Second Row: Turning Chain
For this stitch pattern, you will always work double crochet stitches into single crochet stitches of the row below, and always work single crochet stitches into double crochet stitches of the row below. Each row begins with a double crochet stitch (made by chaining 3) and ends with a single crochet stitch.
- Turn the work; ch 3 (counts as the first double crochet of the new row).
Notice the chain is created above the final single crochet of the previous row.
Second Row: Getting Started
Since the chain counts as a dc and is above the last sc of the row, the next stitch is an sc and is worked into the top of the second stitch of the previous row—the last dc of that row.
- Sc in first dc of previous row.
Second Row: Continue Across the Row
Sc above dc, so for the next stitch a dc goes above an sc. The repeat continues across the row, dc above sc, sc above dc; it's a good mantra to keep in mind as you work this stitch pattern.

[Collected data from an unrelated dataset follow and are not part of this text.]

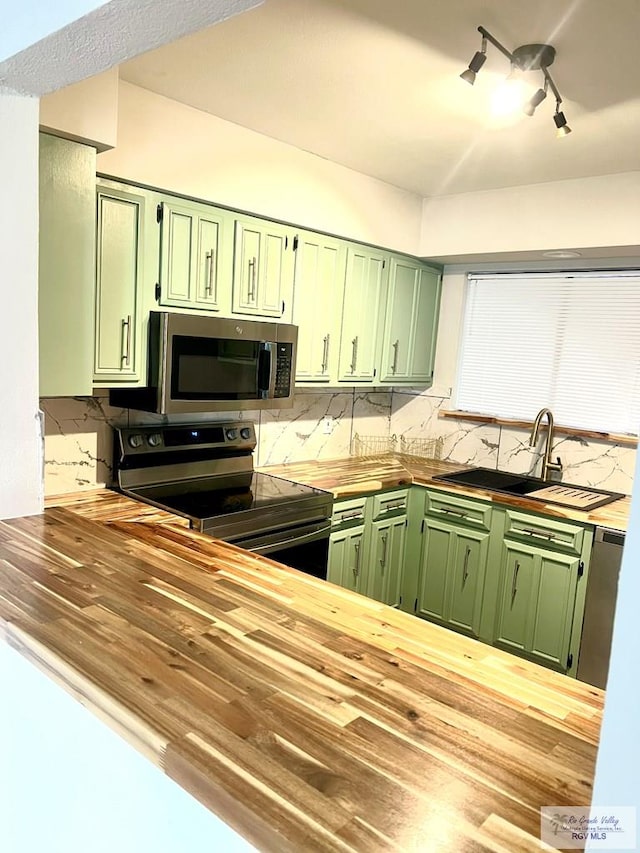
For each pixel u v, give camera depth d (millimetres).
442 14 1557
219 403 2512
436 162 2781
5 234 1589
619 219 2785
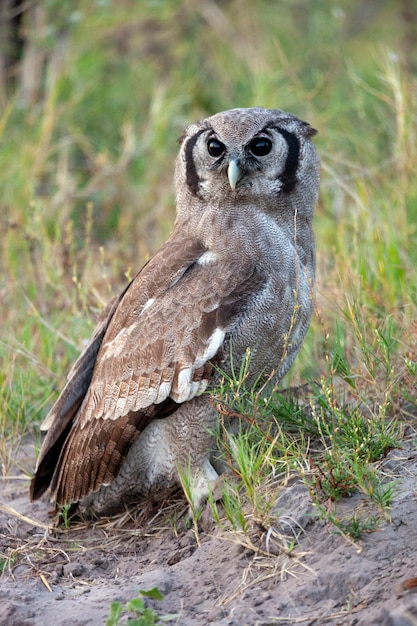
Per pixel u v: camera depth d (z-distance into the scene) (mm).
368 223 13211
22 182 17062
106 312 10820
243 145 10016
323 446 9930
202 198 10258
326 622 7734
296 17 21672
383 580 7996
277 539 8797
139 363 9820
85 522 10570
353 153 16578
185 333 9672
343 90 18062
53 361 13078
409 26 20625
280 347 10000
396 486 8992
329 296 12031
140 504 10508
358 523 8531
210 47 20891
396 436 9727
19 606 8547
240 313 9641
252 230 10023
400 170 14438
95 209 17500
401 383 10461
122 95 19875
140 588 8695
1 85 19297
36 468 10547
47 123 17797
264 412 9758
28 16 19891
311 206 10586
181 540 9656
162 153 18078
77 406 10570
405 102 14805
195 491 9875
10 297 14273
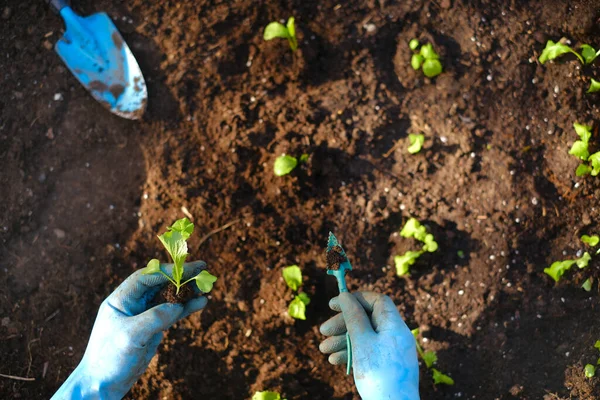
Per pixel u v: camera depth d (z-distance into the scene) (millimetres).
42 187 1188
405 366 938
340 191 1164
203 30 1193
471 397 1143
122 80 1183
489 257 1147
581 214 1152
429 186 1160
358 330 948
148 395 1163
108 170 1185
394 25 1188
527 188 1151
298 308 1126
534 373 1140
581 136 1131
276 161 1125
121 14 1208
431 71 1159
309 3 1196
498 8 1192
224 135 1166
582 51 1163
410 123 1170
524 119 1165
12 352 1177
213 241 1162
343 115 1166
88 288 1172
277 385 1151
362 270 1156
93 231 1176
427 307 1153
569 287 1146
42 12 1216
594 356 1136
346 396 1154
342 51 1185
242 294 1157
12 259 1185
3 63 1213
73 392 948
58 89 1198
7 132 1198
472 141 1155
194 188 1162
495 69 1174
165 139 1175
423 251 1146
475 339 1146
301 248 1159
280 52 1180
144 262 1169
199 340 1155
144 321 946
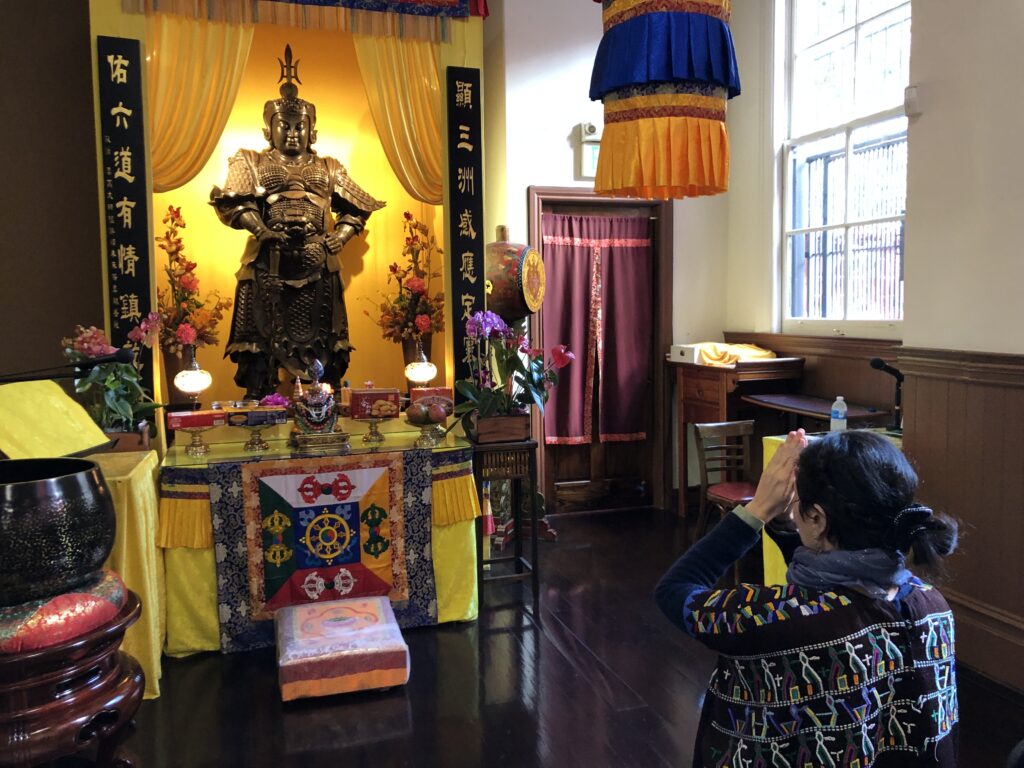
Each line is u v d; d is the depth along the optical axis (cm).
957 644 322
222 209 493
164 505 344
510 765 261
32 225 481
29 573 162
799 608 118
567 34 534
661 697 306
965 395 317
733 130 569
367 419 385
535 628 375
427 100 461
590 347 566
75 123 484
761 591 123
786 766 116
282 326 505
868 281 464
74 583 172
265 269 503
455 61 461
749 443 499
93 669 175
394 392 387
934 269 334
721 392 511
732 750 121
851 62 471
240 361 507
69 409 258
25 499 162
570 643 358
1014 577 300
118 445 343
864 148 462
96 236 490
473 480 386
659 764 260
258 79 542
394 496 371
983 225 310
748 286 561
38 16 475
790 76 524
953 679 121
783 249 533
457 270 461
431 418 378
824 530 124
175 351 478
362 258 572
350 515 366
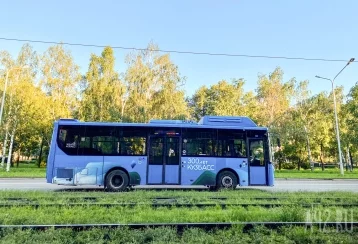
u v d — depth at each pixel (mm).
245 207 9914
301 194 12758
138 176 14062
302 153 45094
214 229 6895
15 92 29922
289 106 43250
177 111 36062
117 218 7898
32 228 6617
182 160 14414
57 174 13703
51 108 32812
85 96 36281
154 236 6148
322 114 43812
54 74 35375
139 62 36281
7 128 30016
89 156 13953
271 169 14812
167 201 10758
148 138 14438
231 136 14953
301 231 6453
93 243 5668
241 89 46000
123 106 36469
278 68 43094
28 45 36031
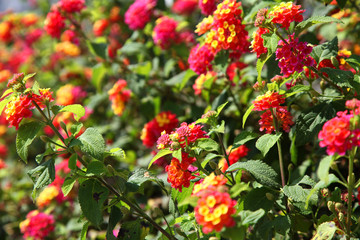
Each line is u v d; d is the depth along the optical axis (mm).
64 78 6289
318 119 2621
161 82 4742
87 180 2547
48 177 2441
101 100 5250
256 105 2408
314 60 2543
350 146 1842
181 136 2354
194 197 1979
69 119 5086
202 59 3281
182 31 5148
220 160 3236
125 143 5008
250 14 3195
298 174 3111
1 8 11117
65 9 4723
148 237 3375
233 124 3719
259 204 2316
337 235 2566
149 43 4906
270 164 3150
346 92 2621
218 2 3580
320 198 2898
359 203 2605
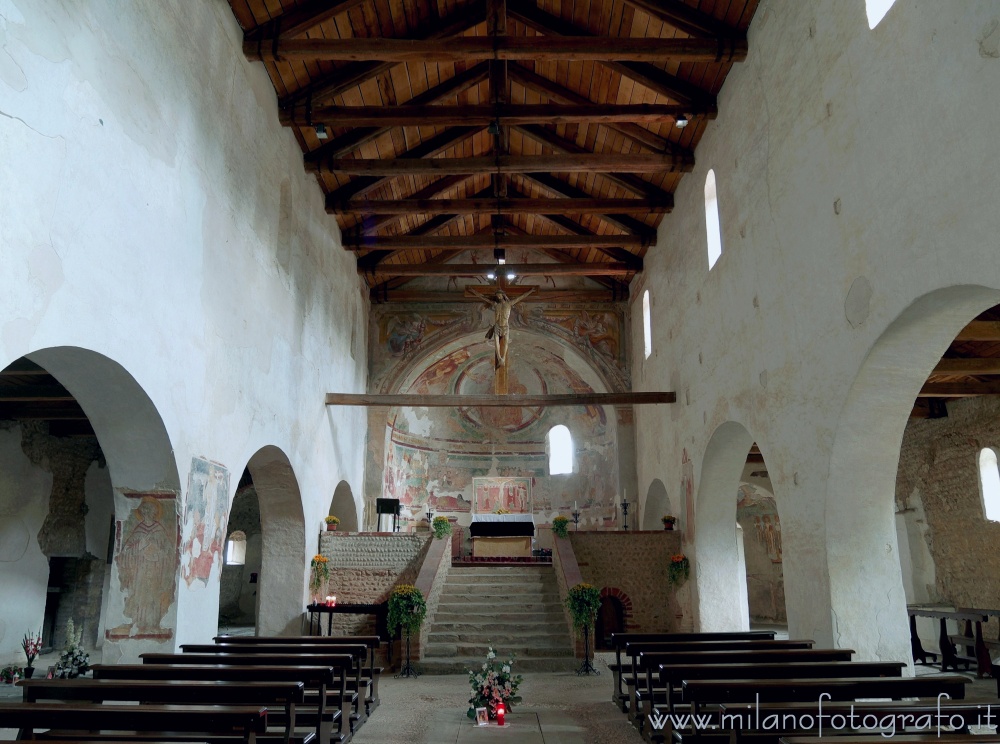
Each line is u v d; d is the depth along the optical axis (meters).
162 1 7.80
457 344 20.94
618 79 13.00
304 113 11.77
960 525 14.21
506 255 20.95
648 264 17.75
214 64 9.22
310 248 13.82
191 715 4.62
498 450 24.41
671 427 15.63
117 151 6.82
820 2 8.27
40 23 5.71
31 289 5.59
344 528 18.39
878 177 7.00
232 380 9.77
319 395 14.57
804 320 8.68
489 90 14.32
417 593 12.00
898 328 6.85
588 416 23.03
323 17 10.52
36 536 13.34
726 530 13.80
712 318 12.46
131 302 7.04
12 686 11.09
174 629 8.12
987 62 5.44
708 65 11.55
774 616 20.72
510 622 13.34
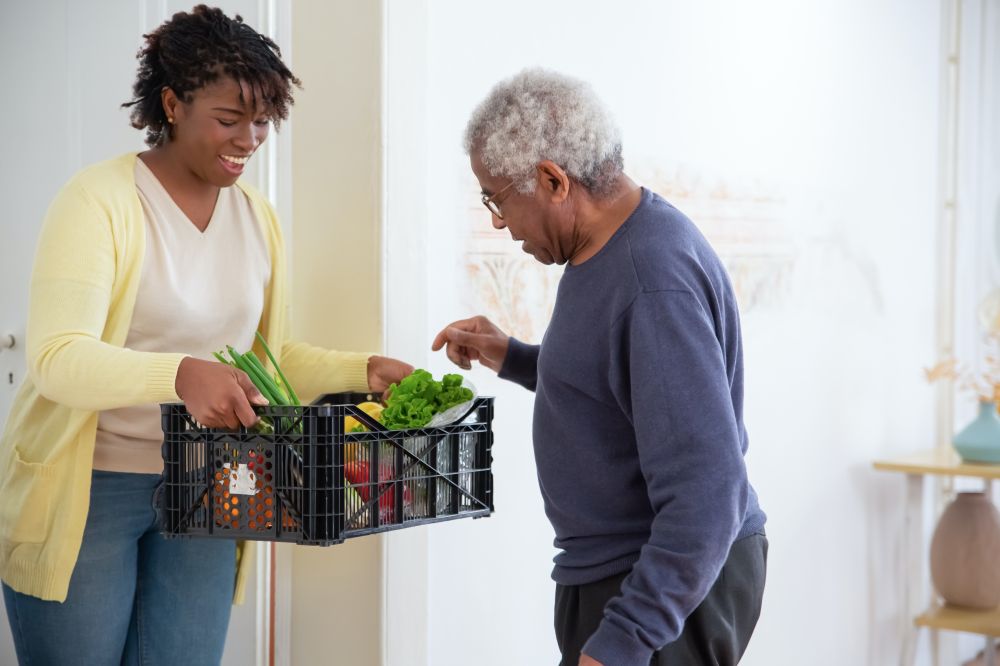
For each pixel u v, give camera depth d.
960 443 3.82
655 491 1.45
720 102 3.23
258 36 1.77
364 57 2.25
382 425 1.61
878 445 4.08
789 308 3.55
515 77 1.63
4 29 2.71
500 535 2.63
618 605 1.44
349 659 2.30
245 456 1.57
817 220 3.70
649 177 2.96
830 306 3.78
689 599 1.41
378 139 2.24
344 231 2.30
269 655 2.48
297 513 1.54
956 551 3.80
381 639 2.26
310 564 2.36
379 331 2.25
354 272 2.29
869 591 4.03
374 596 2.26
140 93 1.79
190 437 1.60
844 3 3.81
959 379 4.61
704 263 1.53
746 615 1.62
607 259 1.54
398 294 2.28
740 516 1.44
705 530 1.40
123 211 1.73
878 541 4.09
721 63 3.24
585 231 1.59
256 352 2.00
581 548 1.63
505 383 2.64
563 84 1.60
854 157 3.90
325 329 2.33
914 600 3.96
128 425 1.83
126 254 1.74
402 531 2.29
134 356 1.59
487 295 2.58
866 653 4.01
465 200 2.51
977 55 4.64
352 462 1.58
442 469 1.72
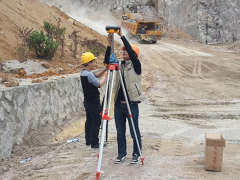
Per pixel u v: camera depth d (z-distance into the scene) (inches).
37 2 945.5
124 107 209.2
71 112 361.7
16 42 528.1
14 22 599.8
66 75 446.0
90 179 190.9
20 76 410.0
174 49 1226.6
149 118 378.0
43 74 429.1
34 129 280.2
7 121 240.7
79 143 274.7
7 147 236.2
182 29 1812.3
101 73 231.0
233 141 279.7
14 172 207.3
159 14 2092.8
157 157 229.1
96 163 219.1
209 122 362.9
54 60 530.0
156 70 832.3
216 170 199.0
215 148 198.2
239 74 811.4
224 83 690.2
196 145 264.8
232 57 1103.0
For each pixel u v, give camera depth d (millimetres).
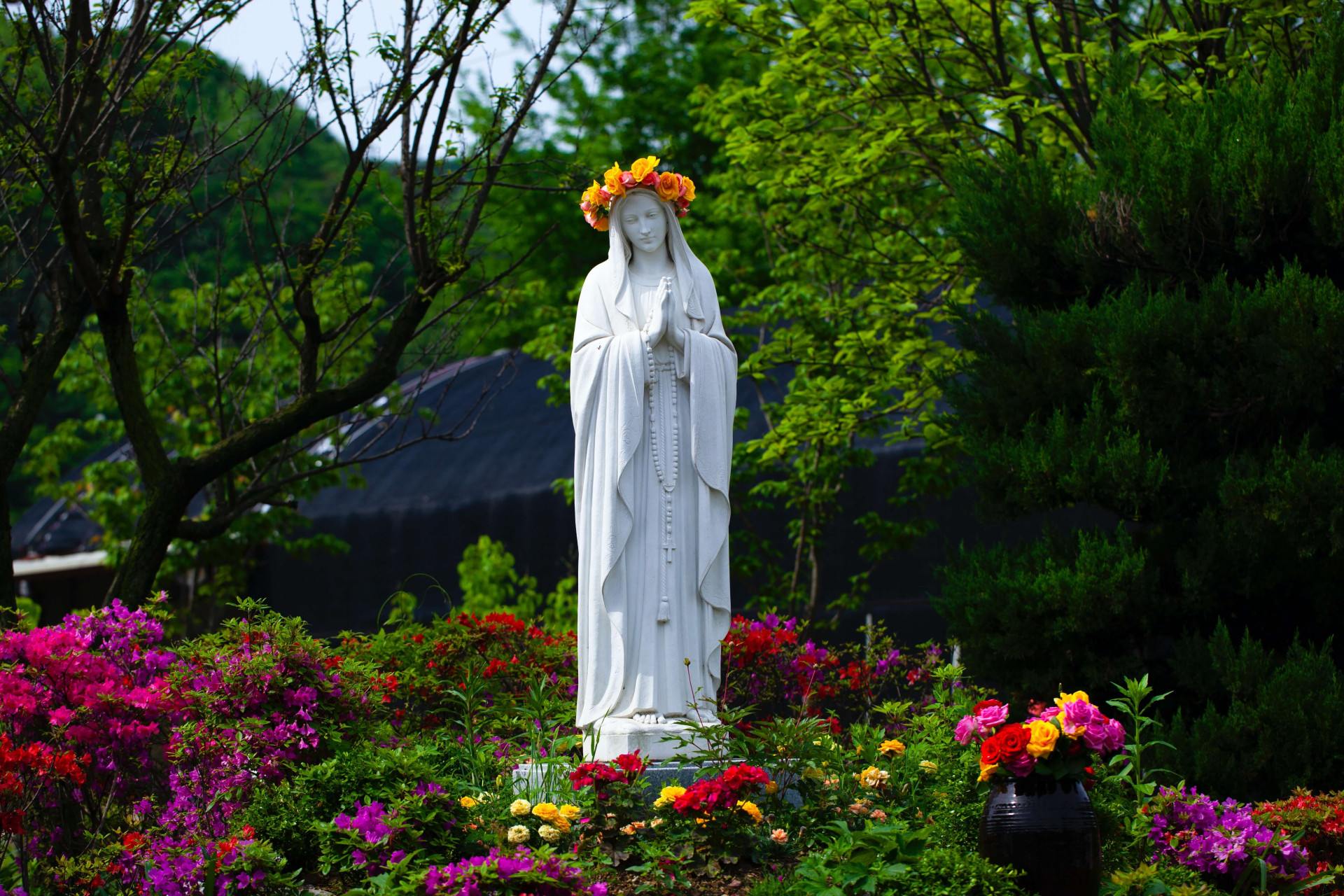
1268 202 8141
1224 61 10727
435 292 9547
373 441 10734
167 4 8781
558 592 13477
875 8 11336
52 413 25359
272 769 6016
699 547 6742
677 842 5633
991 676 8758
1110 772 6738
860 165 11750
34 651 5812
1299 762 7445
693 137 21000
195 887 5281
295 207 20156
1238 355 8133
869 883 5094
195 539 9586
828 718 8281
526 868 4863
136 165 8961
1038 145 11039
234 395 13875
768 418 13133
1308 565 8258
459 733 7656
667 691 6586
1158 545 8711
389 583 15742
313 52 9125
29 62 9172
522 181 19734
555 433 15992
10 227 9945
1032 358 8992
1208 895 5484
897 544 12438
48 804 5930
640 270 7109
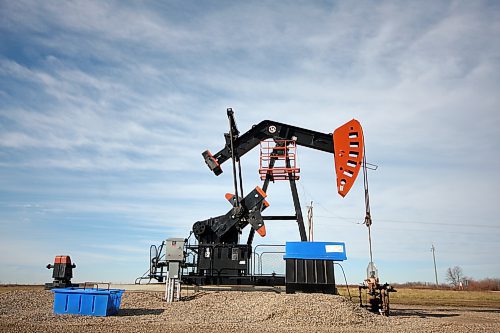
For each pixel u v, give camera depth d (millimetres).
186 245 16547
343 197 15727
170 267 14641
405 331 10195
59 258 17062
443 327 11195
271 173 16641
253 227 16281
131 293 15758
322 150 16672
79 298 11914
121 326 9867
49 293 15938
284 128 17109
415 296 36688
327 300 12727
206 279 16219
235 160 17234
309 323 11008
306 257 14617
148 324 10281
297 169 16531
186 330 9469
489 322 13172
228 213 16734
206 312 12430
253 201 16438
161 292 16078
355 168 15680
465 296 36969
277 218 16516
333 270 14438
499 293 44344
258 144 17328
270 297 13555
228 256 16375
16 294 15406
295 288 14383
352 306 12656
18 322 10242
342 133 16109
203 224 16969
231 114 16594
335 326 10898
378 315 12891
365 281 14141
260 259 16188
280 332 9469
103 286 17047
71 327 9570
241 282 16047
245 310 12688
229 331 9469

- Continue the pattern: *dc, sc; repeat from * to last 2 sts, dc, sc in turning chain from previous row.
The last stitch of the row will always be worked into the turning chain of the previous row.
If you are still getting used to seeing stitches, use a split ring marker or safety pin to mark the chain when you make it, then remove the marker before working the last sc stitch.
Make More Rows
Continue adding rows to your seed stitch crochet swatch. The stitch pattern's characteristic texture will start to be clear after 10 to 20 rows.
Work for about 30 rows, or until the piece is square, and your seed stitch swatch can become a nice small-sized washcloth.
Ribbed Seed Stitch Variation
You can create a fun variation of the seed stitch by following the same instructions with only one change. Instead of crocheting under the top loops of stitches as you usually do, crochet into the back loop only (BLO). Doing so creates a ribbed version of the seed stitch. It grows more quickly and is a stretchier fabric.
Compare the seed stitch and its back loop variation below. The ridges created by working through the back loop are clearly visible. There are some other subtle differences between the two swatches, attributable to differences in hook size and fiber content. The regular seed stitch was worked with a slightly smaller crochet hook, and with acrylic yarn instead of cotton. Play around with different yarn and hooks as you explore the variations and possibilities of crochet seed stitch.